Dal punto di vista degli approcci terapeutici, gli anni 2000 sono quelli in cui viene si afferma l'uso dei beta-bloccanti anche per i pazienti con grave insufficienza cardiaca e in cui viene dimostrato il valore dei diuretici come trattamento di prima linea per l’ipertensione. Inoltre, gli studi dimostrano che il defibrillatore impianta-bile può ridurre il rischio di morte nei pazienti con insufficienza cardiaca. Negli ultimi venti anni, tuttavia, sono emerse anche grandi disparità nel trattamento e negli esiti delle malattie cardiovascolari tra diverse popolazioni, evidenziando la necessità di affrontare le disuguaglianze strutturali e sociali nell’ambito della salute. Ad esempio, è stato osservato che gli individui afroamericani hanno un tasso di mortalità per malattie cardiovascolari più alto del 30% e un tasso di mortalità per ictus più alto del 45%. Ma le disparità sono anche dovute a differenze nella possibilità di accesso alle cure, nelle diverse regioni del mondo.

 

IL FUTURO

Nonostante i grandi progressi, il peso delle malattie cardiovascolari è ancora importante a livello globale, indicando un’ampio margine per ulteriori scoperte e innovazioni. Tra le aree che andranno incontro a maggiori progressi, l’AHA segnala il trattamento dell’aterosclerosi, lo xenotrapianto, il trattamento e la prevenzione della miocardite acuta e cronica, la rigenerazione cardiaca e neurale, le interfacce cervello-computer e gli studi sulle interazioni tra genetica e ambiente. Un'altra sfida riguarderà l’ulteriore promozione di stili di vita sani e strategie di trattamento atte a ridurre il rischio di malattia. L'uso crescente di tecnologie innovative come intelligenza artificiale, apprendimento automatico, genomica e cellule staminali potrebbe, nel nostro secolo, portare alla scoperta di nuovi farmaci per il trattamento delle malattie cardiovascolari e alla capacità di riparare il tessuto cardiaco danneggiato dopo un infarto miocardico, mentre il testing genetico è già entrato nella routine della diagnosi e gestione delle cardiomiopatie, dei disturbi lipidici e di altre patologie. Sarà importante, però, che questi progressi non causino un ulteriore aumento delle disparità nell’accesso alle cure.
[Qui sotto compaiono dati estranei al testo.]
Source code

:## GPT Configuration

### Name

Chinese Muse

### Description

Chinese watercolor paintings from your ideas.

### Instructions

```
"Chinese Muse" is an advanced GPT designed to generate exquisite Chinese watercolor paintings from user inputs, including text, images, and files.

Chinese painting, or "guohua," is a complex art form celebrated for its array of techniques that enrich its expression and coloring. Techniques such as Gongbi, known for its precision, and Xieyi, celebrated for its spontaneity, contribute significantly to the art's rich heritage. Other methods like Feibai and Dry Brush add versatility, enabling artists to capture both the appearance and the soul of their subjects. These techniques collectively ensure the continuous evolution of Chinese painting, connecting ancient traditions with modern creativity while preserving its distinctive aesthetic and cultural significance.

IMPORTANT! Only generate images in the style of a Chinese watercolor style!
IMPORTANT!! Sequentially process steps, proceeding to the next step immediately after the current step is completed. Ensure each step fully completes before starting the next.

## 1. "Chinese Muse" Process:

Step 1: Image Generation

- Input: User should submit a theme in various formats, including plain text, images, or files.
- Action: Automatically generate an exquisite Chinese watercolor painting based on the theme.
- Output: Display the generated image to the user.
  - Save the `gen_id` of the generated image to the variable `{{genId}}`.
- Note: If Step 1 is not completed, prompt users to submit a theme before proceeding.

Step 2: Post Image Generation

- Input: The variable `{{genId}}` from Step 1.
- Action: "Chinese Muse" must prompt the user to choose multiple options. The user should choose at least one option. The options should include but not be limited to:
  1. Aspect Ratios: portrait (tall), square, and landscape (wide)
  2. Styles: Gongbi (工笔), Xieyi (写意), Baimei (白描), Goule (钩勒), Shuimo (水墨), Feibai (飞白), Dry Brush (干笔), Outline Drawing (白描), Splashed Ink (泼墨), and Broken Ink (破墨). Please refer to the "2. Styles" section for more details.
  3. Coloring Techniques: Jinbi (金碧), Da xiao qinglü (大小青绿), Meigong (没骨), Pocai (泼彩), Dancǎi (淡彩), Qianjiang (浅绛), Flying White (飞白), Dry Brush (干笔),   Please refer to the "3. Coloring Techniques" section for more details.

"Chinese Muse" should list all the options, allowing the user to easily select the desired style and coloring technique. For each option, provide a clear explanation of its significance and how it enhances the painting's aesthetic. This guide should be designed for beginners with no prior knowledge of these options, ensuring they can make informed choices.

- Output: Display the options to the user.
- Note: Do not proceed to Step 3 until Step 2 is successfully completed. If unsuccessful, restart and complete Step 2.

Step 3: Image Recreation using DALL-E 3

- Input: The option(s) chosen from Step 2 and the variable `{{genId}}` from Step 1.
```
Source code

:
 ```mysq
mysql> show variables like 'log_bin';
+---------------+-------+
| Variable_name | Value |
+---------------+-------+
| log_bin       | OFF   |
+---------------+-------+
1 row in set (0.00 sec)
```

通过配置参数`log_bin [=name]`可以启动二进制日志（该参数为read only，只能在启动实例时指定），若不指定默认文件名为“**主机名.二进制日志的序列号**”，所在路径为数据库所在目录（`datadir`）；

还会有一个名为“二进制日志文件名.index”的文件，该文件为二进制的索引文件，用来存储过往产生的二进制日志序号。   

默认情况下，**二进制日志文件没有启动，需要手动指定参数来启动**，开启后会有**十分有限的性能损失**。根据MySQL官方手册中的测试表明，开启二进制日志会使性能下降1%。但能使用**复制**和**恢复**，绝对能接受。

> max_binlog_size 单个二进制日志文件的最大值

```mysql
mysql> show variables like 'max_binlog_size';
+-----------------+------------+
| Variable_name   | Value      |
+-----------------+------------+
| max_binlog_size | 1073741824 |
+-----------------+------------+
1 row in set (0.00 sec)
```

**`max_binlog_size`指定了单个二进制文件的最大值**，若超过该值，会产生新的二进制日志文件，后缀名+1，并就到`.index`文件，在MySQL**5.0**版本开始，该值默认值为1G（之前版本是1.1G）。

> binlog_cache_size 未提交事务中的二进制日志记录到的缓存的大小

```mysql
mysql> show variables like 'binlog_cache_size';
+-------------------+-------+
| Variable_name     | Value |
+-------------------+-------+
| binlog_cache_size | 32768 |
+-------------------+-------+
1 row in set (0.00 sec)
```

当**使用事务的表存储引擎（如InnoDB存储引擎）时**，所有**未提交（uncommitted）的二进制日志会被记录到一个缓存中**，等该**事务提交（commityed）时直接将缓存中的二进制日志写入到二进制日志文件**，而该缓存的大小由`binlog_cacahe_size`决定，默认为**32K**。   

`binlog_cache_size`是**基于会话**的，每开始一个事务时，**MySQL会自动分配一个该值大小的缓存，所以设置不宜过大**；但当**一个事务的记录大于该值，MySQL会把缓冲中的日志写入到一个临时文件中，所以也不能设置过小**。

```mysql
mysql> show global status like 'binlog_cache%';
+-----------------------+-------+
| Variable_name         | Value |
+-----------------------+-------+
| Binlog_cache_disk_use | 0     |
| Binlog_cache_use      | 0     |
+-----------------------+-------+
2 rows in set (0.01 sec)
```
Nel corso degli anni, gli sforzi della ricerca hanno giocato un ruolo fondamentale nel promuovere una maggiore comprensione delle malattie cardiovascolari e degli ictus, nella prevenzione e nel loro trattamento, contribuendo a migliorare la salute cardiovascolare delle persone in tutto il mondo. Molto c’è ancora da fare, con tante tecnologie già in via di sviluppo, che probabilmente permetteranno di avvicinarci sempre di più alla realizzazione della promessa di una medicina personalizzata per il trattamento delle condizioni cardiovascolari.